Collected data:

_ _ _

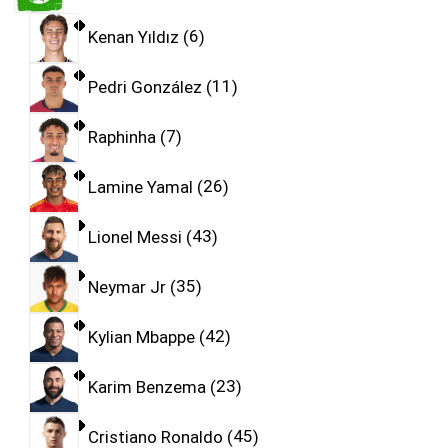
Kenan Yıldız
6
Pedri González
11
Raphinha
7
Lamine Yamal
26
Lionel Messi
43
Neymar Jr
35
Kylian Mbappe
42
Karim Benzema
23
Cristiano Ronaldo
45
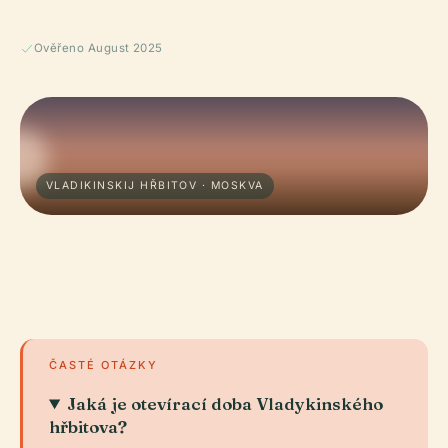
Ověřeno August 2025
VLADIKINSKIJ HŘBITOV · MOSKVA
ČASTÉ OTÁZKY
Jaká je otevírací doba Vladykinského
hřbitova?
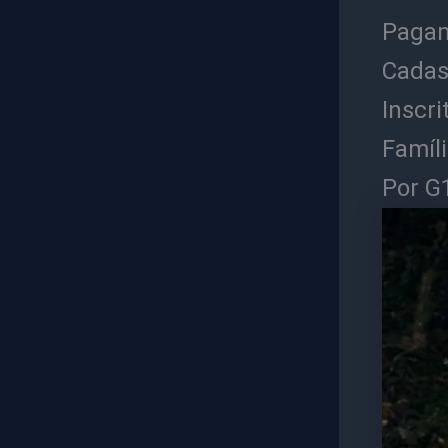
Pagam
Cadas
Inscr
Famíl
Por G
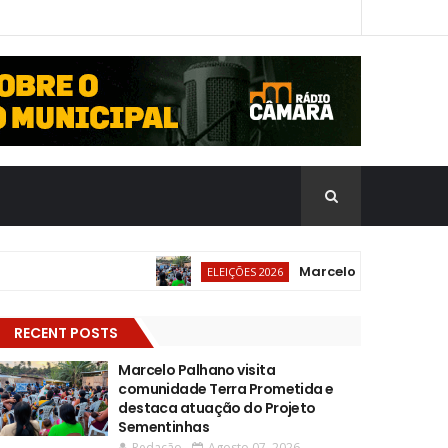
Marcelo Palhano visita c
ELEIÇÕES 2026
RECENT POSTS
Marcelo Palhano visita
comunidade Terra Prometida e
destaca atuação do Projeto
Sementinhas
Redação
Agosto 07, 2026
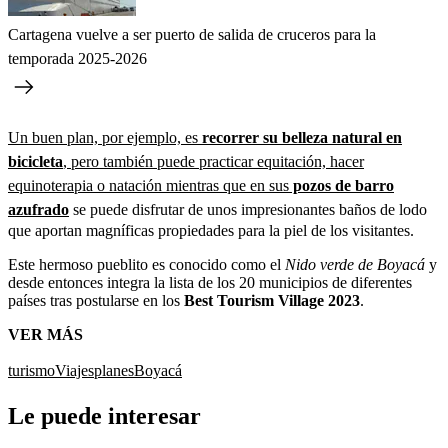
Cartagena vuelve a ser puerto de salida de cruceros para la
temporada 2025-2026
Un buen plan, por ejemplo, es
recorrer su belleza natural en
bicicleta
, pero también puede practicar equitación, hacer
equinoterapia o natación mientras que en sus
pozos de barro
azufrado
se puede disfrutar de unos impresionantes baños de lodo
que aportan magníficas propiedades para la piel de los visitantes.
Este hermoso pueblito es conocido como el
Nido verde de Boyacá
y
desde entonces integra la lista de los 20 municipios de diferentes
países tras postularse en los
Best Tourism Village 2023
.
VER MÁS
turismo
Viajes
planes
Boyacá
Le puede interesar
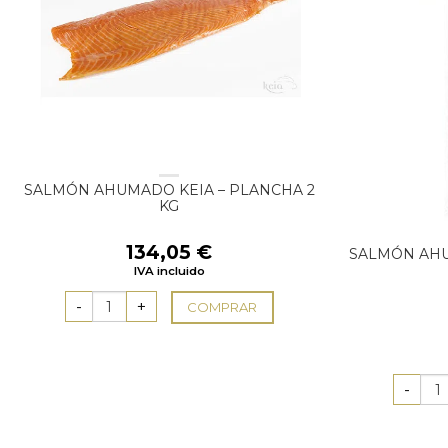
SALMÓN AHUMADO KEIA – PLANCHA 2
KG
134,05
€
SALMÓN AHU
IVA incluido
COMPRAR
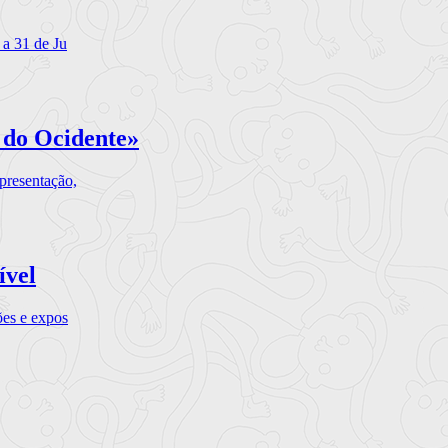
 a 31 de Ju
 do Ocidente»
presentação,
ível
ões e expos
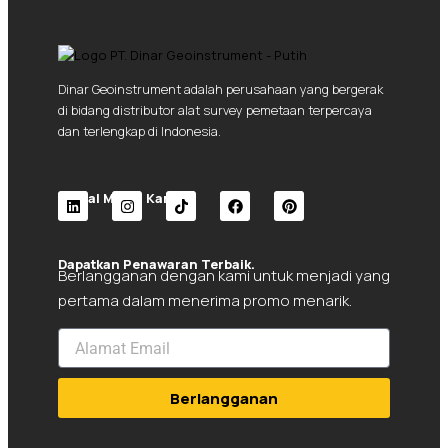
Dinar Geoinstrument adalah perusahaan yang bergerak
di bidang distributor alat survey pemetaan terpercaya
dan terlengkap di Indonesia.
Social Media Kami.
L
I
T
F
P
i
n
i
a
i
n
s
k
c
n
Dapatkan Penawaran Terbaik.
k
t
t
e
t
Berlangganan dengan kami untuk menjadi yang
e
a
o
b
e
pertama dalam menerima promo menarik.
d
g
k
o
r
i
r
o
e
n
a
k
s
m
t
Berlangganan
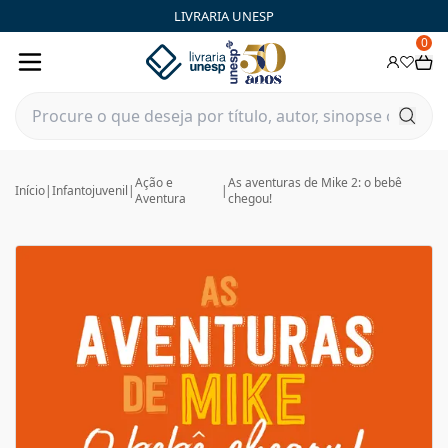
LIVRARIA UNESP
0
Ação e
As aventuras de Mike 2: o bebê
Início
|
Infantojuvenil
|
|
Aventura
chegou!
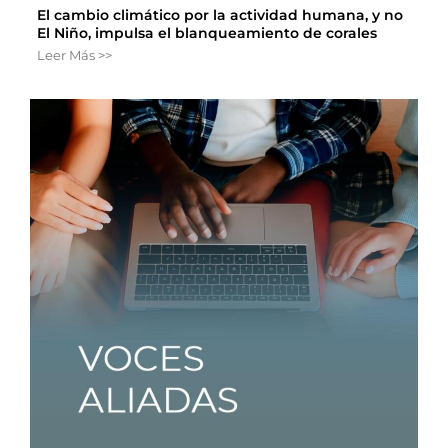
El cambio climático por la actividad humana, y no
El Niño, impulsa el blanqueamiento de corales
Leer Más >>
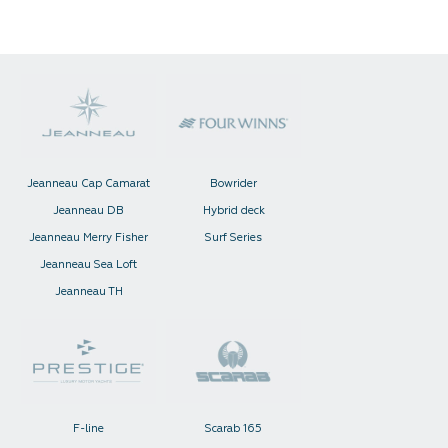
Jeanneau Cap Camarat
Bowrider
Jeanneau DB
Hybrid deck
Jeanneau Merry Fisher
Surf Series
Jeanneau Sea Loft
Jeanneau TH
F-line
Scarab 165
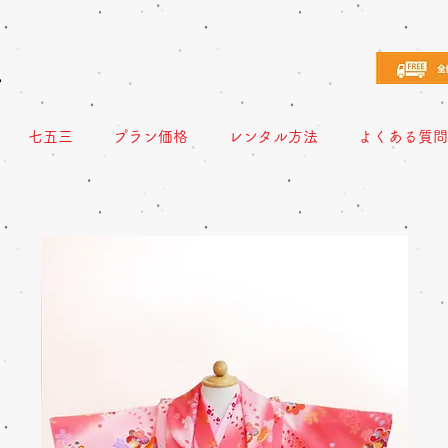
え
七五三
プラン価格
レンタル方法
よくある質問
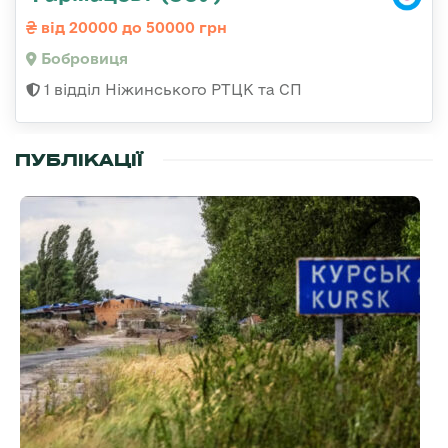
від 20000 до 50000 грн
Бобровиця
1 відділ Ніжинського РТЦК та СП
ПУБЛІКАЦІЇ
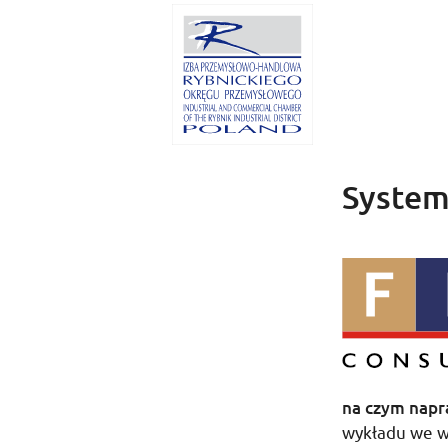
System
na czym napr
wykładu we
w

_ _ _

### Task requirements
Keep the pictures out of your copy, and repeat every entry above exactly.

### Exercise output
Kenan Yıldız
6
Pedri González
11
Raphinha
7
Lamine Yamal
26
Lionel Messi
43
Neymar Jr
35
Kylian Mbappe
42
Karim Benzema
23
Cristiano Ronaldo
45
Ověřeno August 2025
VLADIKINSKIJ HŘBITOV · MOSKVA
ČASTÉ OTÁZKY
Jaká je otevírací doba Vladykinského
hřbitova?
Pagam
Cadas
Inscr
Famíl
Por G
Marcelo Palhano visita c
ELEIÇÕES 2026
RECENT POSTS
Marcelo Palhano visita
comunidade Terra Prometida e
destaca atuação do Projeto
Sementinhas
Redação
Agosto 07, 2026
Cartagena vuelve a ser puerto de salida de cruceros para la
temporada 2025-2026
Un buen plan, por ejemplo, es
recorrer su belleza natural en
bicicleta
, pero también puede practicar equitación, hacer
equinoterapia o natación mientras que en sus
pozos de barro
azufrado
se puede disfrutar de unos impresionantes baños de lodo
que aportan magníficas propiedades para la piel de los visitantes.
Este hermoso pueblito es conocido como el
Nido verde de Boyacá
y
desde entonces integra la lista de los 20 municipios de diferentes
países tras postularse en los
Best Tourism Village 2023
.
VER MÁS
turismo
Viajes
planes
Boyacá
Le puede interesar
SALMÓN AHUMADO KEIA – PLANCHA 2
KG
134,05
€
SALMÓN AHU
IVA incluido
COMPRAR
 a 31 de Ju
 do Ocidente»
presentação,
ível
ões e expos
Dinar Geoinstrument adalah perusahaan yang bergerak
di bidang distributor alat survey pemetaan terpercaya
dan terlengkap di Indonesia.
Social Media Kami.
L
I
T
F
P
i
n
i
a
i
n
s
k
c
n
Dapatkan Penawaran Terbaik.
k
t
t
e
t
Berlangganan dengan kami untuk menjadi yang
e
a
o
b
e
pertama dalam menerima promo menarik.
d
g
k
o
r
i
r
o
e
n
a
k
s
m
t
Berlangganan
LIVRARIA UNESP
0
Ação e
As aventuras de Mike 2: o bebê
Início
|
Infantojuvenil
|
|
Aventura
chegou!
El cambio climático por la actividad humana, y no
El Niño, impulsa el blanqueamiento de corales
Leer Más >>
Jeanneau Cap Camarat
Bowrider
Jeanneau DB
Hybrid deck
Jeanneau Merry Fisher
Surf Series
Jeanneau Sea Loft
Jeanneau TH
F-line
Scarab 165
え
七五三
プラン価格
レンタル方法
よくある質問
від 20000 до 50000 грн
Бобровиця
1 відділ Ніжинського РТЦК та СП
ПУБЛІКАЦІЇ
System
na czym napr
wykładu we
w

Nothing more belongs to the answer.